4. Pengujian Asumsi ANCOVA

  • Normalitas (Menggunakan Residual):
    • Gunakan variabel residual baru (RES_1).
    • Menu: Analyze > Descriptive Statistics > Explore.
    • Cek Normality plots with tests.
    • Syarat: Sig. Kolmogorov-Smirnov atau Shapiro-Wilk > 0.05.
  • Linearitas:
    • Gunakan fitur Split File (Data > Split File > Compare groups) berdasarkan kelas.
    • Buat Scatter Plot (Graphs > Legacy Dialogs > Scatter/Dot).
    • Sumbu Y: Postes, Sumbu X: Pretest.
    • Analisis: Pola titik harus menunjukkan tren linear (ke kanan atas).
  • Homogenitas Garis Regresi:
    • Matikan Split File.
    • Kembali ke Univariate, klik Model > Custom.
    • Masukkan 'Kelas', 'Pretest', dan interaksi 'Kelas*Pretest' ke dalam kotak model.
    • Interpretasi: Lihat baris interaksi 'Kelas*Pretest'. Sig > 0.05 berarti garis regresi homogen (asumsi terpenuhi).

5. Alternatif Non-Parametrik (Quade's Rank Analysis of Covariance)

  • Penggunaan: Diterapkan jika asumsi normalitas tidak terpenuhi.
  • Langkah-langkah:
    1. Ranking: Transform data pretest dan postest (Transform > Rank Cases).
    2. Regresi: Lakukan regresi linear antara Rank Postest (Dependent) dan Rank Pretest (Independent). Simpan Unstandardized Residual.
    3. ANOVA: Lakukan One-Way ANOVA biasa menggunakan residual regresi sebagai Dependent Variable dan Kelas sebagai Factor.
  • Interpretasi: Jika Sig.
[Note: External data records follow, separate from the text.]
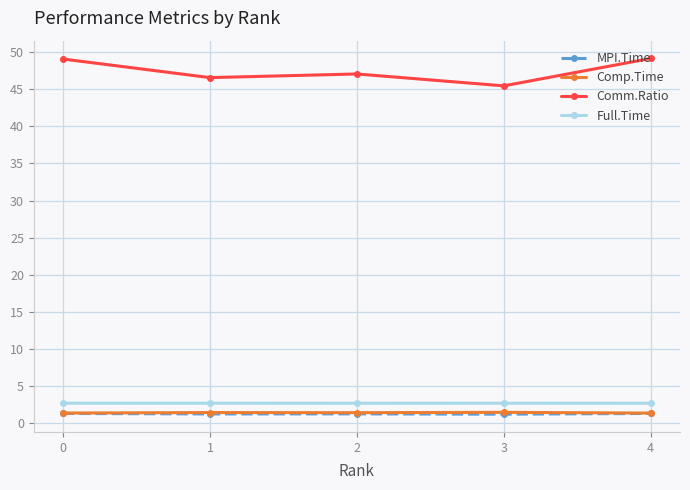

What is the difference between the second highest and minimum values in the Comm.Ratio series?

3.6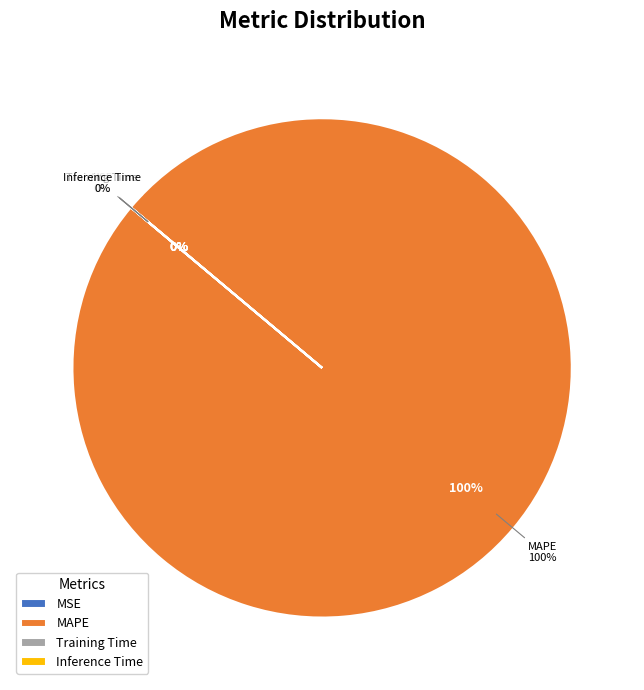

Rank the categories by value from highest to lowest.

MAPE, MSE, Training Time, Inference Time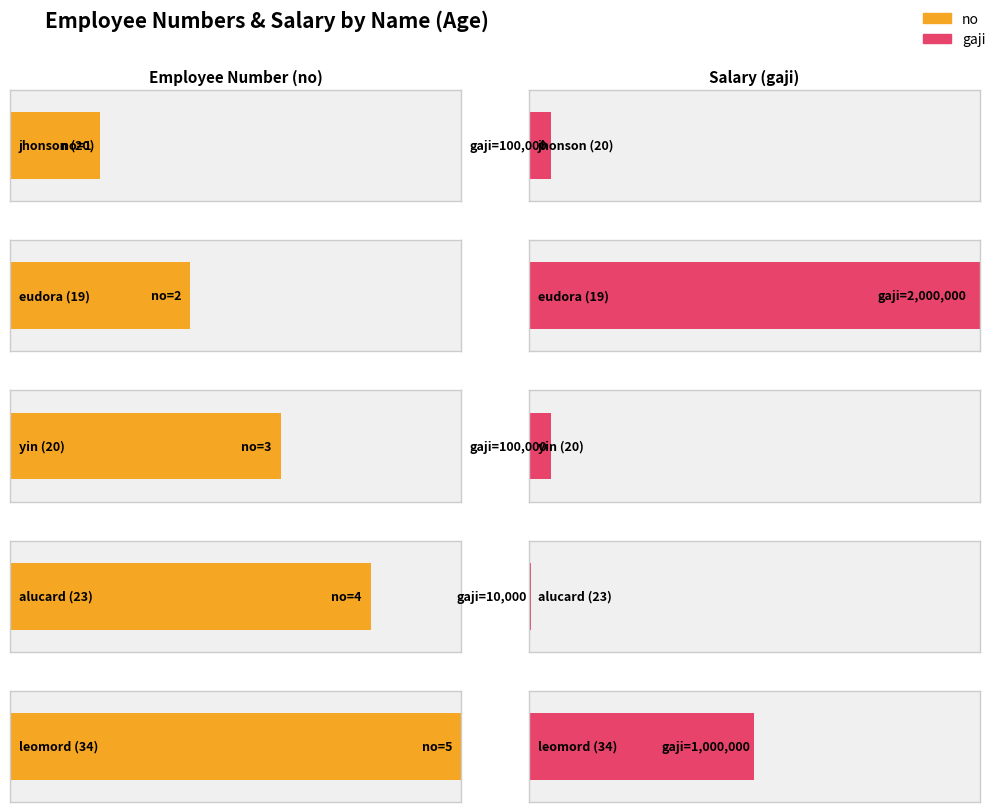

Reading right to left, list all the values displayed in this chart.

no: 5	4	3	2	1
gaji: 1000000	10000	100000	2000000	100000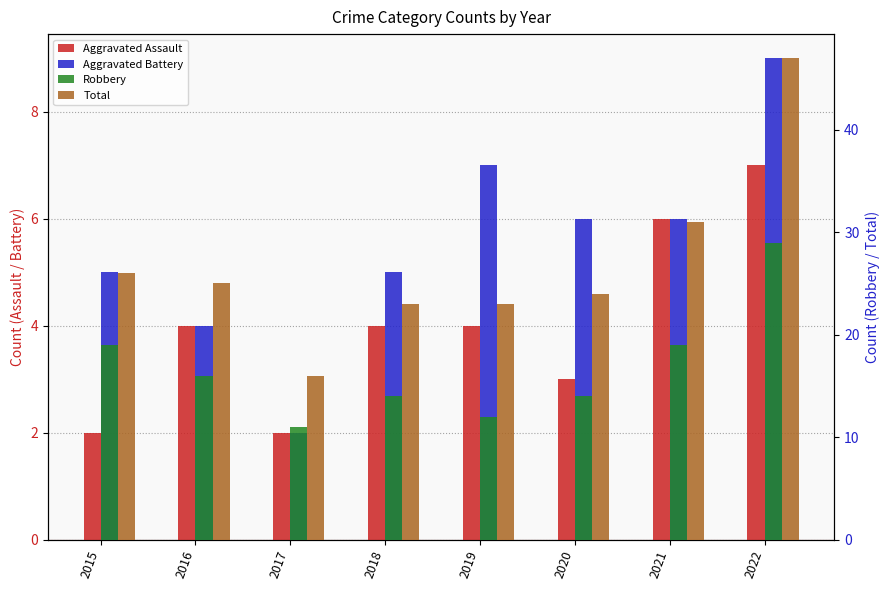

Rank the categories by Aggravated Battery value from lowest to highest.

2017, 2016, 2015, 2018, 2020, 2021, 2019, 2022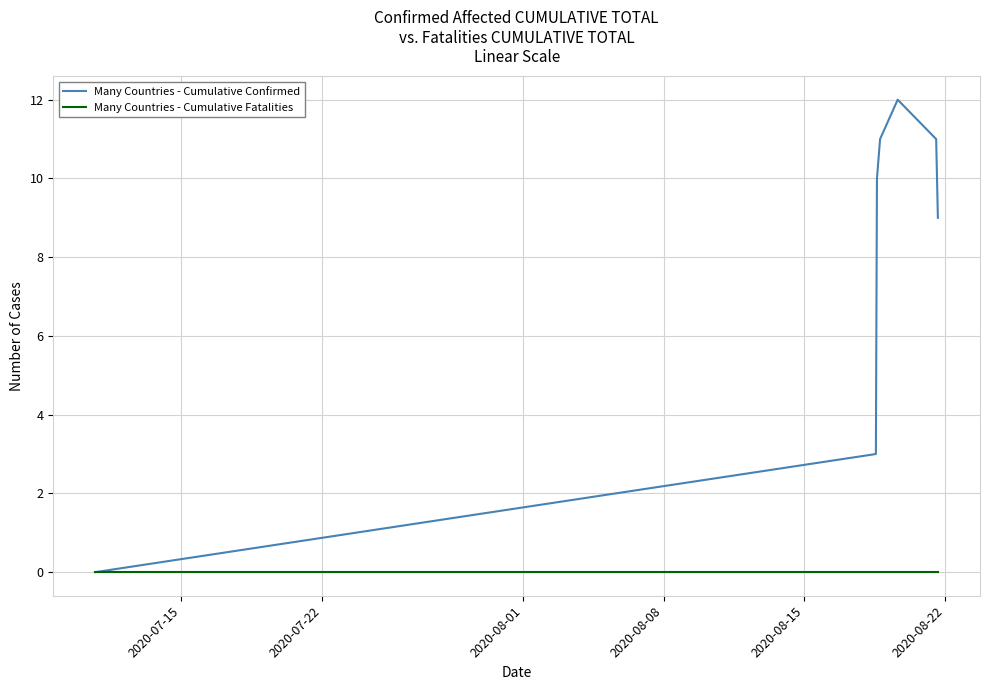

Which series has the largest range (max minus min)?

Many Countries - Cumulative Confirmed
ANOVA > 0.05, tidak ada perbedaan signifikan (sama dengan hasil parametrik pada contoh ini).

6. Pelaporan Hasil Analisis

  • Struktur Laporan:
    1. Uji Normalitas: Melaporkan nilai D dan p-value (misal: p = 0.200 > 0.05, berarti normal).
    2. Uji Homogenitas: Melaporkan nilai F dan p-value (misal: p = 0.476 > 0.05, berarti homogen).
    3. Uji Linearitas: Menyatakan bahwa scatter plot menunjukkan hubungan linear di setiap kelas.
    4. Hasil ANCOVA:
      • Melaporkan nilai F hitung, DF, dan p-value.
      • Contoh: F(5, 114) = 2.045, p = 0.078.
      • Kesimpulan: Karena p > 0.05, tidak ada perbedaan literasi sains yang signifikan antar kelas setelah dikontrol pretest.
    5. Rerata Terkoreksi: Menyajikan tabel Adjusted Mean (rerata postest yang sudah dikoreksi pretest), diurutkan dari terkecil ke terbesar (misal: IPA 4 terkecil, IPA 1 terbesar).

Kesimpulan & Pesan Penutup

Video ini menjelaskan secara rinci bahwa analisis ANCOVA sangat berguna untuk mengontrol variabel awal (pretest) agar perbandingan antar kelompok menjadi lebih adil. Pada studi kasus yang dibahas, baik uji parametrik maupun non-parametrik menunjukkan bahwa tidak ada perbedaan signifikan literasi sains siswa antar kelas. Untuk pembahasan lebih lanjut mengenai Two-Way ANCOVA dan notasi LSD, penonton diarahkan untuk menyaksikan video berikutnya di kanal Ensiklopedia Ahmad Fauzi.